I usually point to using the addRow or addColumn methods instead of raw tables but if they're not compatible with many others' workflows I can consider a toy example maybe.

[GoktugAlkan]

@lawrence-mbf Thanks a lot! The code is working right now. In addition, it is also possible to read the exported nwb file in pyhton without problems. Below is the correct code based on your suggestion:

%% THIS IS A CODE IN MATLAB
%% intialize nwb file
nwb = NwbFile( ...
    'session_description', 'mouse in open exploration',...
    'identifier', ['Mouse5_Day3'], ...
    'session_start_time', datetime(2018, 4, 25, 2, 30, 3), ...
    'general_experimenter', 'My Name', ... % optional
    'general_session_id', 'session_1234', ... % optional
    'general_institution', 'University of My Institution', ... % optional
    'general_related_publications', 'DOI:10.1016/j.neuron.2016.12.011');

%% create spike_times and spike_times_index

%%% one unit is detected spiking at timepoints 11 and 222
spikes = {[11, 222]};      

%%% create VectorData and VectorIndex
[spike_times_vector, spike_times_index] = util.create_indexed_column(spikes); 

%% create waveforms and waveforms_index

%%% the two detected spikes correspond to two waveforms. Hence, the object
%%% below has randn(2,30) as data (i.e. each waveform is a time-series with
%%% timepoints
waveforms = types.hdmf_common.VectorData( ...
        'data', randn(2,30), ...
        'description', 'none' ...
    );

waveforms_index = types.hdmf_common.VectorIndex('target', types.untyped.ObjectView('/units/waveforms'),'data', [1;2], 'description', 'test');

waveforms_index_index = types.hdmf_common.VectorIndex('target', types.untyped.ObjectView('/units/waveforms_index'),'data', 2, 'description', 'test');

%% feed information into nwb.units
nwb.units = types.core.Units( ...
    'colnames', {'spike_times', 'waveforms'}, ...
    'description', 'units table', ...
    'id', types.hdmf_common.ElementIdentifiers( ...
        'data', int64(0:length(spikes) - 1)' ...
    ), ...
    'spike_times', spike_times_vector, ...
    'spike_times_index', spike_times_index, ...,
    'waveforms', waveforms, ...
    'waveforms_index', waveforms_index, ...
    'waveforms_index_index', waveforms_index_index);

%% export nwb file
ff = '/home/matlab/Docker_shared/NWB Project/spikes/nwbStandard/unitsTest.nwb';
nwbExport(nwb, ff);

%%
readFile = nwbRead(ff);

[lawrence-mbf]

Awesome! I'm glad this got sorted out! I've opened #505 for the toTable bug. As mentioned before, I think I will implement the hack for VectorData units in the near future to at least allow using Units tables from pynwb. Did you have further issues other than the ones listed here?

[GoktugAlkan]

@lawrence-mbf Thanks a lot, everything works for now.
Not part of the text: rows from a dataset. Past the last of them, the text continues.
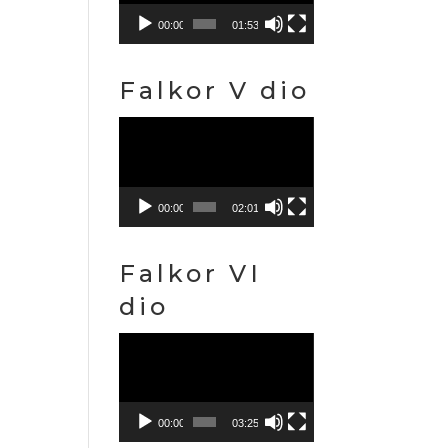
00:00
01:53
Falkor V dio
Reproduktor
videozapisa
00:00
02:01
Falkor VI
dio
Reproduktor
videozapisa
00:00
03:25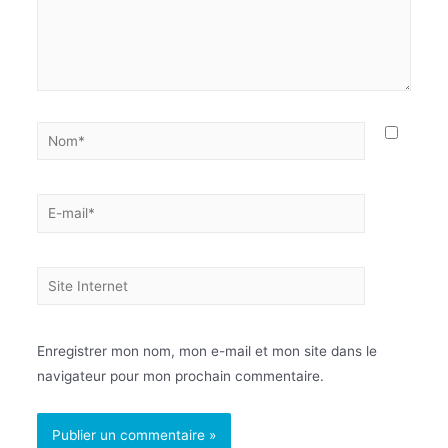
Enregistrer mon nom, mon e-mail et mon site dans le
navigateur pour mon prochain commentaire.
As a summary: We had pre-exisiting nwb files that we wanted to expand by adding the corresponding information about the extracted spikes, i.e., we wanted to populate the field nwb.units, which we hadn't populated before. Right now, we can take the pre-existing nwb file and add the data about the spikes to the file and store it again on the same path. The spike information contains everything that we need: the spike times, the waveforms, and the labels of the units and electrodes.

Furthermore, it is possible to read the modified nwb file in pyNWB without problems and access all fields without loss of any data.

Thanks a lot!

[lawrence-mbf]

The fix will coincide with the fix for #238 so this one is now closed.